◆ **EXERCISE DIRECTIONS**:
Pull every "Right" line out of the data below.

**** DATA TO USE

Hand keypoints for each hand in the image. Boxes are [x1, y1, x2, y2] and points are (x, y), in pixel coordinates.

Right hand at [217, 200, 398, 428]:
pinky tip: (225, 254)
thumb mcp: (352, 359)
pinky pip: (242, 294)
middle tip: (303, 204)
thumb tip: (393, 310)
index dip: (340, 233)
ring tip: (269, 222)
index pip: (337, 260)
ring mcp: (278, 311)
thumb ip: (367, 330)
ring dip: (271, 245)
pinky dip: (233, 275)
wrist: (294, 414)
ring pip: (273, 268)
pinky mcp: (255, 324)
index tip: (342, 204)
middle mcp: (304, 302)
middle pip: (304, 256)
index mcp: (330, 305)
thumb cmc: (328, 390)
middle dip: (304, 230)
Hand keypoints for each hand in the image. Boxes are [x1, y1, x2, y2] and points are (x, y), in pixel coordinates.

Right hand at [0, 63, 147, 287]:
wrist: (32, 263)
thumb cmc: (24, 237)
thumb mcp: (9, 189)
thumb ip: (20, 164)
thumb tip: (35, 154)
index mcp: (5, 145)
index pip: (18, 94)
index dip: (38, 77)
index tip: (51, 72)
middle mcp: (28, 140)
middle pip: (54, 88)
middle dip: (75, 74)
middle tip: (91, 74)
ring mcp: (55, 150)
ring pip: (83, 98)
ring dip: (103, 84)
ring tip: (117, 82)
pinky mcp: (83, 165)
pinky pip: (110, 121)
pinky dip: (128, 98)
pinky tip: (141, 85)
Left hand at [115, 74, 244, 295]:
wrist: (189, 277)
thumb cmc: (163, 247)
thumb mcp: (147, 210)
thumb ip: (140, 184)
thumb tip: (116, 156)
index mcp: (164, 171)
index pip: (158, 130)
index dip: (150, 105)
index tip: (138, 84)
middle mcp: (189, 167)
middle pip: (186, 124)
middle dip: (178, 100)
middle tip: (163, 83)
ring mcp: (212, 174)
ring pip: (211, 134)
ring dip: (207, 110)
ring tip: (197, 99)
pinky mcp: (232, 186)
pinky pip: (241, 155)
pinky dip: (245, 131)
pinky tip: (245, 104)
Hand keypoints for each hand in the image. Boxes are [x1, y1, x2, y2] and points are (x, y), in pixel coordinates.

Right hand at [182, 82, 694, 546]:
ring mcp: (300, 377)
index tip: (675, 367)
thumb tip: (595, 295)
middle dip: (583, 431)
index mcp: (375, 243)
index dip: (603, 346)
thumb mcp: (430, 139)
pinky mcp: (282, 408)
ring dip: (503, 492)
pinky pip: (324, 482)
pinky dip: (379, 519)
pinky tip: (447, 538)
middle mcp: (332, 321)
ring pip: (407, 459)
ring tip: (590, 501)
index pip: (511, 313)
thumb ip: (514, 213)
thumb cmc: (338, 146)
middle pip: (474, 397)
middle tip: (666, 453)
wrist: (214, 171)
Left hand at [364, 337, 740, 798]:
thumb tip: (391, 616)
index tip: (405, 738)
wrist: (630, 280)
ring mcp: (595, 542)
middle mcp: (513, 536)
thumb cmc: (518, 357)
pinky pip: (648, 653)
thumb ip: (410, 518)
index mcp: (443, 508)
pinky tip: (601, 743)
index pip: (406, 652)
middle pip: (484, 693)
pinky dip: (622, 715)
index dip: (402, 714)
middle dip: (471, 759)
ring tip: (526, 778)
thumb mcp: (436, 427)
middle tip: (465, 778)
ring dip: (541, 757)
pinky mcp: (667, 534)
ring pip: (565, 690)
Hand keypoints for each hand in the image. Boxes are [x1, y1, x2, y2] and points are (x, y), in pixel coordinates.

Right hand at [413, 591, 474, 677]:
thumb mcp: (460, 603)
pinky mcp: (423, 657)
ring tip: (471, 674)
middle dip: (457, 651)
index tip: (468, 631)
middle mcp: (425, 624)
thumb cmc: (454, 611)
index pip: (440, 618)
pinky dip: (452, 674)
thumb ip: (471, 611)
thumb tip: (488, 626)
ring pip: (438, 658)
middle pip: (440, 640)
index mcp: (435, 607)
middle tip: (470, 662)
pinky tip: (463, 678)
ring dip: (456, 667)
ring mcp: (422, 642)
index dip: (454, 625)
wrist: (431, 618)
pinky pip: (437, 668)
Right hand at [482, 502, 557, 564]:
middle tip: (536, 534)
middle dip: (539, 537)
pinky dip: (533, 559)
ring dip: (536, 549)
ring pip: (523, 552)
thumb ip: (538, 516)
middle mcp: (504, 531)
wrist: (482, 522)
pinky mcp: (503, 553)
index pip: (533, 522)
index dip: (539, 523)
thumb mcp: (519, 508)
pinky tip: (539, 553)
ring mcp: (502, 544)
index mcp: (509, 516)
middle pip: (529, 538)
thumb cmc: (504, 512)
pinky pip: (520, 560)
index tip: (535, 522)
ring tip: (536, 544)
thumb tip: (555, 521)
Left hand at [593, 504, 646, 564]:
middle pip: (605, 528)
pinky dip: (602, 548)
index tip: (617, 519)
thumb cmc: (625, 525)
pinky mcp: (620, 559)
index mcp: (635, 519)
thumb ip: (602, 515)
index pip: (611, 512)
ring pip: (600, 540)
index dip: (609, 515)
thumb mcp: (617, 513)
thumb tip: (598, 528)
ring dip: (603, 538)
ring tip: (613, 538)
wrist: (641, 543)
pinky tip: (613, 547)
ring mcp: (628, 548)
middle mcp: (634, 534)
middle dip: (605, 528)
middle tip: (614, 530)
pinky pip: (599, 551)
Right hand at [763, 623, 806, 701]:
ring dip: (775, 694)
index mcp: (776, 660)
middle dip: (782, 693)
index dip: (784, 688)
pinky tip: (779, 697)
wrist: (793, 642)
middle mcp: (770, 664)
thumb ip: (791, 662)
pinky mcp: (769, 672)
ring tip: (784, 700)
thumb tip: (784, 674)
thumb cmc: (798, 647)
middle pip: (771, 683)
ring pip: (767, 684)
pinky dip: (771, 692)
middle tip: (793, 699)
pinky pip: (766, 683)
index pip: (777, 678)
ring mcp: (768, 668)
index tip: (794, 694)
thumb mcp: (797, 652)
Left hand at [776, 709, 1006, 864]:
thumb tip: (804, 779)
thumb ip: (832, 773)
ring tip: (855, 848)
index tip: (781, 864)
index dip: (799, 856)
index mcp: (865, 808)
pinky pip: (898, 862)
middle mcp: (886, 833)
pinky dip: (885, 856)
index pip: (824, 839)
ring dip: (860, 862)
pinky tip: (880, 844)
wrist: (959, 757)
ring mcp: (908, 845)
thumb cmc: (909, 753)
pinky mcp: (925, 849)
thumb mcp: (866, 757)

********
**** DATA TO USE

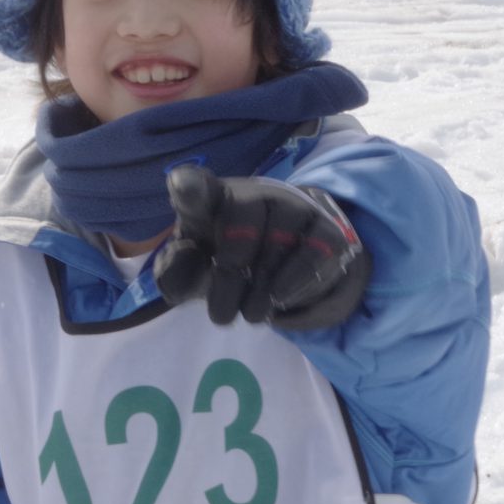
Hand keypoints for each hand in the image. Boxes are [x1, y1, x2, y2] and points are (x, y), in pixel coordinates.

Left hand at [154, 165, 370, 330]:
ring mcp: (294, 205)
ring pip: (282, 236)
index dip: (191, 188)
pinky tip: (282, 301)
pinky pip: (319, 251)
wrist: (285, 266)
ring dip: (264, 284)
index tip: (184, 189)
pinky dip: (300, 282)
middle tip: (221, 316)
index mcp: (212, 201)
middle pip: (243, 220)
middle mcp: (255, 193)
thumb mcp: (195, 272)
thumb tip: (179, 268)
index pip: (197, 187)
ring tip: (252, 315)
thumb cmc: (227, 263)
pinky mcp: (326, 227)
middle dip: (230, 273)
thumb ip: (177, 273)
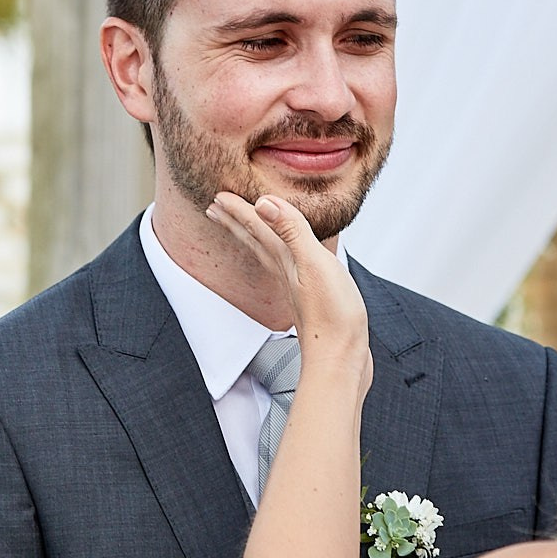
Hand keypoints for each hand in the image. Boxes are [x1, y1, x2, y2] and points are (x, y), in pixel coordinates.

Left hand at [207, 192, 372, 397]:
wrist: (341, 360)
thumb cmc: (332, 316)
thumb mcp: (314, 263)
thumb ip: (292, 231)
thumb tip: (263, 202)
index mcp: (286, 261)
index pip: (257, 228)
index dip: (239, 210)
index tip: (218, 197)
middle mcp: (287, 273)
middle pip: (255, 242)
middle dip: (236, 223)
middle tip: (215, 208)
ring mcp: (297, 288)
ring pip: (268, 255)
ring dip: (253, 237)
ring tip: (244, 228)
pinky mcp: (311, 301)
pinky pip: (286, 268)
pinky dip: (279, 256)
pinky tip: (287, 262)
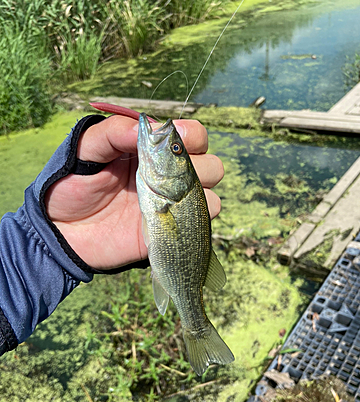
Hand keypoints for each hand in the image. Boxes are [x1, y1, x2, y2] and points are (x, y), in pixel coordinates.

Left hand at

********
**** DATA TO USE

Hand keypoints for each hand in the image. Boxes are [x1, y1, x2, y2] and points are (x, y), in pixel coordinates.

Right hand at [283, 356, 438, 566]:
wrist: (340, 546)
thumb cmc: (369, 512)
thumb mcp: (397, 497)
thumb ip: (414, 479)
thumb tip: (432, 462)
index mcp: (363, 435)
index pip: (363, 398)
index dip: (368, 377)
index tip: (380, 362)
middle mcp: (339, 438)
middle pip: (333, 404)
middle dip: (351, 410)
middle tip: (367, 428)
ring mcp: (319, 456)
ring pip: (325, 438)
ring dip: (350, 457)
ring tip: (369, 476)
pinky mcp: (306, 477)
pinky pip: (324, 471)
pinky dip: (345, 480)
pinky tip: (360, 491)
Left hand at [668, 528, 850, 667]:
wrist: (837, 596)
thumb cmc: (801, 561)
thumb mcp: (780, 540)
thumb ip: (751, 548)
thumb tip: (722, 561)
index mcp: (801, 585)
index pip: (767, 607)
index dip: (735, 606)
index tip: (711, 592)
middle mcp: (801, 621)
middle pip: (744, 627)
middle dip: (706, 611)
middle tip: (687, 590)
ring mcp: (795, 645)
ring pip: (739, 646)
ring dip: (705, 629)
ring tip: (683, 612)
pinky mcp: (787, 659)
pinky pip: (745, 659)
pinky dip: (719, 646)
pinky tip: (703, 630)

********

◆ **RESULT OF THE TASK**:
Right hand at [217, 200, 398, 428]:
Right hand at [0, 63, 147, 287]:
Right hand at [182, 82, 694, 546]:
Right hand at [413, 591, 474, 677]:
Right hand at [482, 502, 557, 564]:
Right hand at [763, 623, 806, 701]:
Right hand at [283, 356, 438, 566]:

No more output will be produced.